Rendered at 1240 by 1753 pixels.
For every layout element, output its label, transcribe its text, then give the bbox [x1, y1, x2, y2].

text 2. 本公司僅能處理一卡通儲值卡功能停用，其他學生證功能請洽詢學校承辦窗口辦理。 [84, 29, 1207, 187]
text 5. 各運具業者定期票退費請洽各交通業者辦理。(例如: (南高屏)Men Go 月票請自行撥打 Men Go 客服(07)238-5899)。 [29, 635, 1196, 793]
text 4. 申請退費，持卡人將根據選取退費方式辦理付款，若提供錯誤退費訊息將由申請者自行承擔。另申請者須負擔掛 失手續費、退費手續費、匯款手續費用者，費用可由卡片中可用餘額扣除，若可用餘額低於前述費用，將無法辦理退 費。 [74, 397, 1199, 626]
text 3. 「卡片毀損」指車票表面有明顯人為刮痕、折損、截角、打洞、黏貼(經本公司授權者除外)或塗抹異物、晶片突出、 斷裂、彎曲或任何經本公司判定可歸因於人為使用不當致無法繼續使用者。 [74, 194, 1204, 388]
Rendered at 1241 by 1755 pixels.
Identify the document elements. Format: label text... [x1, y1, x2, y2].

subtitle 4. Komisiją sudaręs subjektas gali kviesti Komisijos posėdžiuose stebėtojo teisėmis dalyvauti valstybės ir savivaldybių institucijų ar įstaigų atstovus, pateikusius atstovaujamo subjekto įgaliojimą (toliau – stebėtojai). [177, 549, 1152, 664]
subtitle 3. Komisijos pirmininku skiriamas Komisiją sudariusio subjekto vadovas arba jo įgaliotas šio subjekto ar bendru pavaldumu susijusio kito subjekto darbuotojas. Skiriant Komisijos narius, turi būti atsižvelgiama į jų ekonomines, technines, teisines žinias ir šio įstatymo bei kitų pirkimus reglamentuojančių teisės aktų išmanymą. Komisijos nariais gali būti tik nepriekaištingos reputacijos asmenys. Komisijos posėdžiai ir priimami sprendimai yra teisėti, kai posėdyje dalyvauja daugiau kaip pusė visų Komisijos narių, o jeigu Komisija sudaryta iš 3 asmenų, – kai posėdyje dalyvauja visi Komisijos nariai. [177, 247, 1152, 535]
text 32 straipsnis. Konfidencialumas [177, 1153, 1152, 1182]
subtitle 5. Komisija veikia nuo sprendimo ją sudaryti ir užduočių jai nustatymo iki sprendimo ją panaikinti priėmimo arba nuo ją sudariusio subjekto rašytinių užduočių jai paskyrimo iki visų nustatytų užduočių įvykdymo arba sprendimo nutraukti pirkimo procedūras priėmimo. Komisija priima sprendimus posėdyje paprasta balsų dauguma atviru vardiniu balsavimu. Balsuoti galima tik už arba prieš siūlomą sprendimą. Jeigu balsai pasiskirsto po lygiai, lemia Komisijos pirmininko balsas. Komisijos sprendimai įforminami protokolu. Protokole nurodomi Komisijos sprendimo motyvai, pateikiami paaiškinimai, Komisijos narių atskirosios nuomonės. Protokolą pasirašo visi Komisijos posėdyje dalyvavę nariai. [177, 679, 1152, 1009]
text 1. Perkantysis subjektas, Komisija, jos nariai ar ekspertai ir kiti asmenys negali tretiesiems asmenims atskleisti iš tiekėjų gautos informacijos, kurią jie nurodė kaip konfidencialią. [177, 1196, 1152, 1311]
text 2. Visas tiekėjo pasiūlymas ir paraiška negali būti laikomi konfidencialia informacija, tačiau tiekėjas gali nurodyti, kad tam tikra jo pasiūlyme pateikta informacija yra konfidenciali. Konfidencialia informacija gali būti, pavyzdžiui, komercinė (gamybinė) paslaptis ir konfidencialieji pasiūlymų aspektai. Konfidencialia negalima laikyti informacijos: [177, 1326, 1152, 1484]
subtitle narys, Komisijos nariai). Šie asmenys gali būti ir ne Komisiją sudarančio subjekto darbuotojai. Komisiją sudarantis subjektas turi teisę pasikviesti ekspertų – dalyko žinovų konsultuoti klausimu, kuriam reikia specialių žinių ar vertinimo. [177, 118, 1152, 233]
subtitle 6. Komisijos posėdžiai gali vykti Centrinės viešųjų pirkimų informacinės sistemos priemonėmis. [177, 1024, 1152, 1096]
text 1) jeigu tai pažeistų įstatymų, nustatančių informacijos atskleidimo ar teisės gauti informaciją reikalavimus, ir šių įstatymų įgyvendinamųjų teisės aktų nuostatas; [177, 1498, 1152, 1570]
_ _ _ _ _
# SET TASK:
Please express the lines above as a Markdown table with the columns Row and Line, numbering each row and leaving out blank lines.

# RESPONSE TO THE TASK:
| Row | Line |
|---|---|
| 1 | Rendered at 1240 by 1753 pixels. |
| 2 | For every layout element, output its label, transcribe its text, then give the bbox [x1, y1, x2, y2]. |
| 3 | text 2. 本公司僅能處理一卡通儲值卡功能停用，其他學生證功能請洽詢學校承辦窗口辦理。 [84, 29, 1207, 187] |
| 4 | text 5. 各運具業者定期票退費請洽各交通業者辦理。(例如: (南高屏)Men Go 月票請自行撥打 Men Go 客服(07)238-5899)。 [29, 635, 1196, 793] |
| 5 | text 4. 申請退費，持卡人將根據選取退費方式辦理付款，若提供錯誤退費訊息將由申請者自行承擔。另申請者須負擔掛 失手續費、退費手續費、匯款手續費用者，費用可由卡片中可用餘額扣除，若可用餘額低於前述費用，將無法辦理退 費。 [74, 397, 1199, 626] |
| 6 | text 3. 「卡片毀損」指車票表面有明顯人為刮痕、折損、截角、打洞、黏貼(經本公司授權者除外)或塗抹異物、晶片突出、 斷裂、彎曲或任何經本公司判定可歸因於人為使用不當致無法繼續使用者。 [74, 194, 1204, 388] |
| 7 | Rendered at 1241 by 1755 pixels. |
| 8 | Identify the document elements. Format: label text... [x1, y1, x2, y2]. |
| 9 | subtitle 4. Komisiją sudaręs subjektas gali kviesti Komisijos posėdžiuose stebėtojo teisėmis dalyvauti valstybės ir savivaldybių institucijų ar įstaigų atstovus, pateikusius atstovaujamo subjekto įgaliojimą (toliau – stebėtojai). [177, 549, 1152, 664] |
| 10 | subtitle 3. Komisijos pirmininku skiriamas Komisiją sudariusio subjekto vadovas arba jo įgaliotas šio subjekto ar bendru pavaldumu susijusio kito subjekto darbuotojas. Skiriant Komisijos narius, turi būti atsižvelgiama į jų ekonomines, technines, teisines žinias ir šio įstatymo bei kitų pirkimus reglamentuojančių teisės aktų išmanymą. Komisijos nariais gali būti tik nepriekaištingos reputacijos asmenys. Komisijos posėdžiai ir priimami sprendimai yra teisėti, kai posėdyje dalyvauja daugiau kaip pusė visų Komisijos narių, o jeigu Komisija sudaryta iš 3 asmenų, – kai posėdyje dalyvauja visi Komisijos nariai. [177, 247, 1152, 535] |
| 11 | text 32 straipsnis. Konfidencialumas [177, 1153, 1152, 1182] |
| 12 | subtitle 5. Komisija veikia nuo sprendimo ją sudaryti ir užduočių jai nustatymo iki sprendimo ją panaikinti priėmimo arba nuo ją sudariusio subjekto rašytinių užduočių jai paskyrimo iki visų nustatytų užduočių įvykdymo arba sprendimo nutraukti pirkimo procedūras priėmimo. Komisija priima sprendimus posėdyje paprasta balsų dauguma atviru vardiniu balsavimu. Balsuoti galima tik už arba prieš siūlomą sprendimą. Jeigu balsai pasiskirsto po lygiai, lemia Komisijos pirmininko balsas. Komisijos sprendimai įforminami protokolu. Protokole nurodomi Komisijos sprendimo motyvai, pateikiami paaiškinimai, Komisijos narių atskirosios nuomonės. Protokolą pasirašo visi Komisijos posėdyje dalyvavę nariai. [177, 679, 1152, 1009] |
| 13 | text 1. Perkantysis subjektas, Komisija, jos nariai ar ekspertai ir kiti asmenys negali tretiesiems asmenims atskleisti iš tiekėjų gautos informacijos, kurią jie nurodė kaip konfidencialią. [177, 1196, 1152, 1311] |
| 14 | text 2. Visas tiekėjo pasiūlymas ir paraiška negali būti laikomi konfidencialia informacija, tačiau tiekėjas gali nurodyti, kad tam tikra jo pasiūlyme pateikta informacija yra konfidenciali. Konfidencialia informacija gali būti, pavyzdžiui, komercinė (gamybinė) paslaptis ir konfidencialieji pasiūlymų aspektai. Konfidencialia negalima laikyti informacijos: [177, 1326, 1152, 1484] |
| 15 | subtitle narys, Komisijos nariai). Šie asmenys gali būti ir ne Komisiją sudarančio subjekto darbuotojai. Komisiją sudarantis subjektas turi teisę pasikviesti ekspertų – dalyko žinovų konsultuoti klausimu, kuriam reikia specialių žinių ar vertinimo. [177, 118, 1152, 233] |
| 16 | subtitle 6. Komisijos posėdžiai gali vykti Centrinės viešųjų pirkimų informacinės sistemos priemonėmis. [177, 1024, 1152, 1096] |
| 17 | text 1) jeigu tai pažeistų įstatymų, nustatančių informacijos atskleidimo ar teisės gauti informaciją reikalavimus, ir šių įstatymų įgyvendinamųjų teisės aktų nuostatas; [177, 1498, 1152, 1570] |